Due to the low strength and high brittleness of 45S5 Bioglass^®, it is still a great challenge for the three-dimensional porous 45S5 Bioglass^® to treat mechanically required loaded bone defects. Therefore, 45S5 Bioglass^®-derived bioactive glass-ceramic (BGC) porous scaffolds were fabricated at a low temperature sintering condition with and without the addition of 4% low-melting ZnO/B₂O₃ (ZB) bioactive glass as a reinforcing agent and using 350- or 500 μm paraffin microspheres as a porogen. The pore structure characterization for the scaffolds indicated that the scaffolds containing 4% ZB had very good macroporous structures of ∼313 and ∼448 μm in pore size and over 70% porosity with appreciable strength (>15 MPa), which was about four times higher than that those manufactured without ZB and with 350 μm porogen scaffolds. The open porosity was decreased with the addition of 4% ZB but the interconnected pore percentage (>50 μm) was increased with increasing the porogen size from 350 to 500 μm.

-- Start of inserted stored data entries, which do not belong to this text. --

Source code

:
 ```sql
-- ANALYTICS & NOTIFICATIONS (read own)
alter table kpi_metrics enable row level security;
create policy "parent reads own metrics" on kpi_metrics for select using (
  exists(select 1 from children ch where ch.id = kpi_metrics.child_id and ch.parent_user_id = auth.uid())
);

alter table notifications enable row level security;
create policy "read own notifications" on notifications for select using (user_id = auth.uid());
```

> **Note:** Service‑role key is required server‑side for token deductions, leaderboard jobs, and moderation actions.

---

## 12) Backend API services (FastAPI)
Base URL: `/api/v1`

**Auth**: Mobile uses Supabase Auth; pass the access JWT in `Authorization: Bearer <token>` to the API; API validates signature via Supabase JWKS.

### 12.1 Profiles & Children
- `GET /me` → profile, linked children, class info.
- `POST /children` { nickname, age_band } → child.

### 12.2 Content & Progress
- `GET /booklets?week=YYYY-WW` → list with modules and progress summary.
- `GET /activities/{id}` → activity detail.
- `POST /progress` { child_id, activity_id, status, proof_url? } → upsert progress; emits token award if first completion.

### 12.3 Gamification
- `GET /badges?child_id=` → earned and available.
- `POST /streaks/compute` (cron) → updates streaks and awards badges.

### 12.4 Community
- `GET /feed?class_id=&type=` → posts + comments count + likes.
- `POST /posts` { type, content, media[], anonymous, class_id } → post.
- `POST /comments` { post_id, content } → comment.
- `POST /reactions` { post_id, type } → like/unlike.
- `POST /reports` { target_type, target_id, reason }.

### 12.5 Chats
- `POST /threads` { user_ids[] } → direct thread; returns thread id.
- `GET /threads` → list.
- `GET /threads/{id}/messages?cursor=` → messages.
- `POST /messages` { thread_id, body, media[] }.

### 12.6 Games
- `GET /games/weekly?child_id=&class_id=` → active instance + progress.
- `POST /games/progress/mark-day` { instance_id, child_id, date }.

In vivo investigations revealed that the stronger scaffolds containing 4% ZB and 500 μm porogen were particularly beneficial for osteogenic capacity in critical size femoral bone defects, accompanied with an accelerated bone ingrowth (6-18 weeks) and the material itself experiencing mild resorption. In contrast, both the scaffolds with smaller pore sizes exhibited a low level of new bone ingrowth (<32%) after 6-12 weeks implantation. These results suggest a promising application of such 45S5 Bioglass^®-derived BGC scaffolds in a clinical setting, especially for mechanically loaded bone defects.